Should LB Create Areas for Homeless Encampments?

By: 
Bill Pearl

Sacramento offers cities sums to use encampments.

Gov. Gavin Newsom’s office says in a news release that the California Homeless Coordinating and Financing Council (HCFC) has released applications offering funding for a new “Encampment Resolution Grant program that will hand out sums on a competitive basis to cities that “commit to addressing specific, persistent encampments by using these resources to provide pathways to permanent housing for individuals experiencing unsheltered homelessness.”

The state legislature included $50 million in its 2021-22 adopted budget to provide homeless services in encampments.

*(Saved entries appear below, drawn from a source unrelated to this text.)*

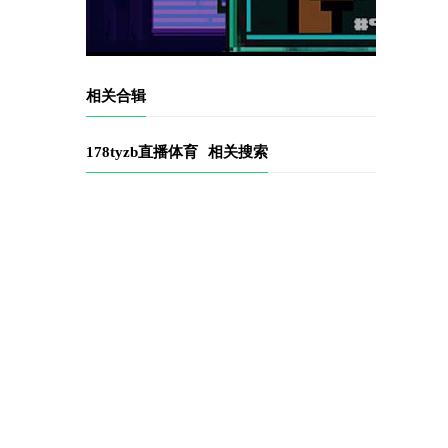
相关合辑
178tyzb直播体育
相关搜索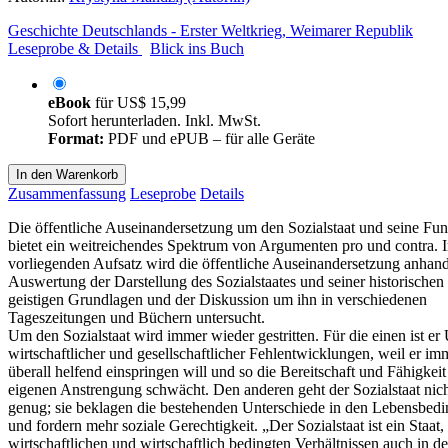
Geschichte Deutschlands - Erster Weltkrieg, Weimarer Republik
Leseprobe & Details
Blick ins Buch
eBook
für
US$ 15,99
Sofort herunterladen. Inkl. MwSt.
Format:
PDF und ePUB – für alle Geräte
In den Warenkorb
Zusammenfassung
Leseprobe
Details
Die öffentliche Auseinandersetzung um den Sozialstaat und seine Fun
bietet ein weitreichendes Spektrum von Argumenten pro und contra. 
vorliegenden Aufsatz wird die öffentliche Auseinandersetzung anhand
Auswertung der Darstellung des Sozialstaates und seiner historischen
geistigen Grundlagen und der Diskussion um ihn in verschiedenen
Tageszeitungen und Büchern untersucht.
Um den Sozialstaat wird immer wieder gestritten. Für die einen ist er
wirtschaftlicher und gesellschaftlicher Fehlentwicklungen, weil er i
überall helfend einspringen will und so die Bereitschaft und Fähigkeit
eigenen Anstrengung schwächt. Den anderen geht der Sozialstaat nich
genug; sie beklagen die bestehenden Unterschiede in den Lebensbed
und fordern mehr soziale Gerechtigkeit. „Der Sozialstaat ist ein Staat,
wirtschaftlichen und wirtschaftlich bedingten Verhältnissen auch in de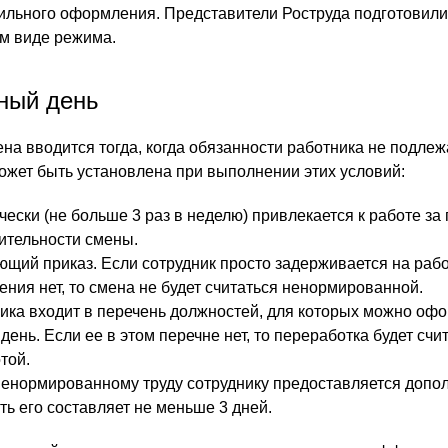
ильного оформления. Представители Роструда подготовили
м виде режима.
ный день
а вводится тогда, когда обязанности работника не подлеж
жет быть установлена при выполнении этих условий:
чески (не больше 3 раз в неделю) привлекается к работе за
ительности смены.
ющий приказ. Если сотрудник просто задерживается на рабо
ения нет, то смена не будет считаться ненормированной.
ика входит в перечень должностей, для которых можно оф
нь. Если ее в этом перечне нет, то переработка будет счи
той.
ненормированному труду сотруднику предоставляется допо
ть его составляет не меньше 3 дней.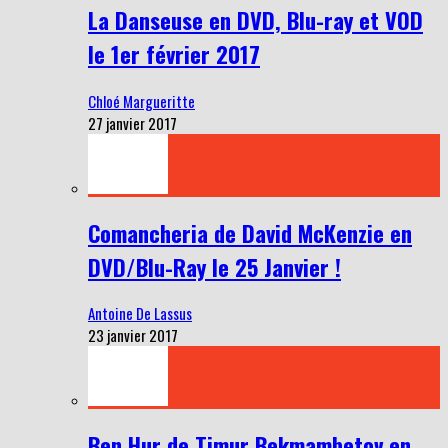
La Danseuse en DVD, Blu-ray et VOD
le 1er février 2017
Chloé Margueritte
27 janvier 2017
Comancheria de David McKenzie en
DVD/Blu-Ray le 25 Janvier !
Antoine De Lassus
23 janvier 2017
Ben Hur de Timur Bekmambetov en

The HCFC will fund projects across the state that “Prioritize the most unsafe and/or persistent encampments around the state ... to focus on high priority encampments that pose the greatest threat to health and safety” and “provide services for people in those encampments to address the immediate crisis of unsheltered homelessness and provide a path to permanent housing.”

Sacramento’s stated goal is to “Support the sustainable restoration of public spaces to their intended uses while safeguarding the needs of unhoused people seeking shelter.”

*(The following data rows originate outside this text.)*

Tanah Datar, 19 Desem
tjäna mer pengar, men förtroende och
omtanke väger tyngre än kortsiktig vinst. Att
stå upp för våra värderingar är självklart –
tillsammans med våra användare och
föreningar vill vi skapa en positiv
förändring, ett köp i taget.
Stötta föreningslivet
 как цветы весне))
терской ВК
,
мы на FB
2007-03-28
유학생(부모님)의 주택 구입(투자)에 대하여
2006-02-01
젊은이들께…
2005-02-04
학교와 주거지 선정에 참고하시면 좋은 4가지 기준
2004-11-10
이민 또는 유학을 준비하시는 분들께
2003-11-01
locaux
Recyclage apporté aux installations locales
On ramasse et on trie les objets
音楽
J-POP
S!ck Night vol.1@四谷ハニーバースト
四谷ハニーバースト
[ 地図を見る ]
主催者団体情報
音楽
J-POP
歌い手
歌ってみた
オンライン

The state agency encourages eligible local entities to submit “Concepts for innovative, efficient service delivery models to assist persons experiencing unsheltered homelessness in encampments, including proposals for new partnership opportunities with the state and with philanthropic organizations.” The City Council can decide whether to seek and (if approved) accept an encampment grant with applications due by Dec. 31.

This coincides with discussions inside City Hall by a “Homeless Services Advisory Committee” (nine non-elected appointees, one chosen by each councilmember plus two at large chosen by the Mayor) on whether to recommend that the City Council support creating areas -- at locations currently unspecified -- for approved homeless encampments.

The proposal to create “sanctioned” encampments surfaced in an Oct. 6 presentation to the committee by a city management staffer who said the issue has been discussed internally at City Hall by individuals he didn’t name.

He described experiences with approved encampments in other cities (including San Francisco) in positive terms (no negatives) and gave no indication city staff had sought any feedback from neighborhood or taxpayer groups on applying the concept here.

Committee members responded with various levels of approval (no dissent) and were encouraged to contact their councilmembers on the issue. The Beachcomber plans to update developments on its website.

Bill Pearl publishes lbreport.com, a local, online news source since August 2000.